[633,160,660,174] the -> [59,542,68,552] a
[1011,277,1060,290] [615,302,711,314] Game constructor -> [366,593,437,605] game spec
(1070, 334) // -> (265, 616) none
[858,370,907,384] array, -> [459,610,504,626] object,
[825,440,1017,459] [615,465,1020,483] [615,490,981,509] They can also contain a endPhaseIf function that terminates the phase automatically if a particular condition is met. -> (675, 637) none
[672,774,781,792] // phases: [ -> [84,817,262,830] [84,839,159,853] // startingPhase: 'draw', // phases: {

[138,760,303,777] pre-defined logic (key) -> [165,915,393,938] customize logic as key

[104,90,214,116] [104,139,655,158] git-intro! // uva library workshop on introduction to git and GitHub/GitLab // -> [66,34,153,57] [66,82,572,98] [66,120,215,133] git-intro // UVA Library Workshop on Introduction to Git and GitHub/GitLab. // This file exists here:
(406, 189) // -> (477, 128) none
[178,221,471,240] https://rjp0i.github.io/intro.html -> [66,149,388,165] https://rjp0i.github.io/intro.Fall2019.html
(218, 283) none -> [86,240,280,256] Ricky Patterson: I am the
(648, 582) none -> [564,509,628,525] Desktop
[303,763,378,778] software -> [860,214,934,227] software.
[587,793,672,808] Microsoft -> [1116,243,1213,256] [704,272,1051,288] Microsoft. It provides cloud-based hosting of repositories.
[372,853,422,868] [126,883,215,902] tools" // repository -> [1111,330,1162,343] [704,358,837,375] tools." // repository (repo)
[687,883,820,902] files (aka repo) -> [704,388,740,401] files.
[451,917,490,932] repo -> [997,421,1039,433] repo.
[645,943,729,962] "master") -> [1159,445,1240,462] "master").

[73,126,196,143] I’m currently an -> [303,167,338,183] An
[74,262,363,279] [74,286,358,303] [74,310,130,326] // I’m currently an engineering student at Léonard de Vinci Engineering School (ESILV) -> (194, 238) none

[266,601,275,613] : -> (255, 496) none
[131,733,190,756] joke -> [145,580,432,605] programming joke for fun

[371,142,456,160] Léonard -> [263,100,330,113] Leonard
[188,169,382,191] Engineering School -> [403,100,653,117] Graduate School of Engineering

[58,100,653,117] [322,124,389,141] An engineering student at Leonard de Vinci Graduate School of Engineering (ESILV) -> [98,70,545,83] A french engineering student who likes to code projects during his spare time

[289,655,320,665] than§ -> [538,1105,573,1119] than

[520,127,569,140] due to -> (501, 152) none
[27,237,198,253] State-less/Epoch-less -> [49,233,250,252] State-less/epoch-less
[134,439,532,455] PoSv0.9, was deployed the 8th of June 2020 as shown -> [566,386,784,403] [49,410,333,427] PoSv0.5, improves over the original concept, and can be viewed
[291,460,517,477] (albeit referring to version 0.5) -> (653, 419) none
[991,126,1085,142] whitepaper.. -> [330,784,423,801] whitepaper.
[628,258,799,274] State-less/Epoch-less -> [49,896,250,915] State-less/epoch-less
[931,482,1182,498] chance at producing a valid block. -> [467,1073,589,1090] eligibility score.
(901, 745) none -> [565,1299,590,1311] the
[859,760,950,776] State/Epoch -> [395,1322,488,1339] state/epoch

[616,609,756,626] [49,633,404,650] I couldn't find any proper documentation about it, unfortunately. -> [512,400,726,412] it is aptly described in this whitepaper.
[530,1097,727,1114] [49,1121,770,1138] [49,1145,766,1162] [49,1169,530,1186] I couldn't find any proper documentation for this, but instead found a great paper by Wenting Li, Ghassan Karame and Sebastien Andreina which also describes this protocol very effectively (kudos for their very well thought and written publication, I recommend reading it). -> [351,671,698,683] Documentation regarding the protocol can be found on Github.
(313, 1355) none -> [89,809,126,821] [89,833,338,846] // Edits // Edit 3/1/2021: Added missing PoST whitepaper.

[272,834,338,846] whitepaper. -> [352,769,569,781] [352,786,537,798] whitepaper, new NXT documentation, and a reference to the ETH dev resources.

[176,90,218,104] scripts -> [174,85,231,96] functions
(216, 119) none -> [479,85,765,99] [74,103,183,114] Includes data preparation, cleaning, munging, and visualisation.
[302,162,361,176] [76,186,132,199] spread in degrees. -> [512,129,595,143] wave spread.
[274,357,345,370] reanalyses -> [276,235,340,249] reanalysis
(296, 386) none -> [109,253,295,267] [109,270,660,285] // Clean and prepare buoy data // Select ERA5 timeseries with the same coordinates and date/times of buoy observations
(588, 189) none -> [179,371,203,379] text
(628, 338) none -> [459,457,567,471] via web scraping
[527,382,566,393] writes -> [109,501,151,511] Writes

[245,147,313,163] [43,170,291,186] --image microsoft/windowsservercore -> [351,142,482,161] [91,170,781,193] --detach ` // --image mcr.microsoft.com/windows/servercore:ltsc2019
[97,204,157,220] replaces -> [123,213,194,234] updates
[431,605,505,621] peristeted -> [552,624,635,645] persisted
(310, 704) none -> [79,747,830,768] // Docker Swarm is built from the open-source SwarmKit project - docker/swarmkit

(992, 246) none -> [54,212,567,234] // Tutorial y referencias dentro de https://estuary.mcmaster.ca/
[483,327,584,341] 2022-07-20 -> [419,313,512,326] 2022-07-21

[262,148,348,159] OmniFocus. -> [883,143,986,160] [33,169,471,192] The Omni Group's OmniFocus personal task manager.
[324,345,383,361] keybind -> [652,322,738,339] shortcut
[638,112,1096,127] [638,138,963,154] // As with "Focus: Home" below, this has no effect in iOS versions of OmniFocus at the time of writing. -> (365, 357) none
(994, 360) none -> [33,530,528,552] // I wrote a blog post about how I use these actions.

◆ ◆ ◆ ◆ ◆

TASK STATEMENT >>
Whenever a line in the entries holds the word "currently", copy that line.

RESULT OF THIS TASK >>
[73,126,196,143] I’m currently an -> [303,167,338,183] An
[74,262,363,279] [74,286,358,303] [74,310,130,326] // I’m currently an engineering student at Léonard de Vinci Engineering School (ESILV) -> (194, 238) none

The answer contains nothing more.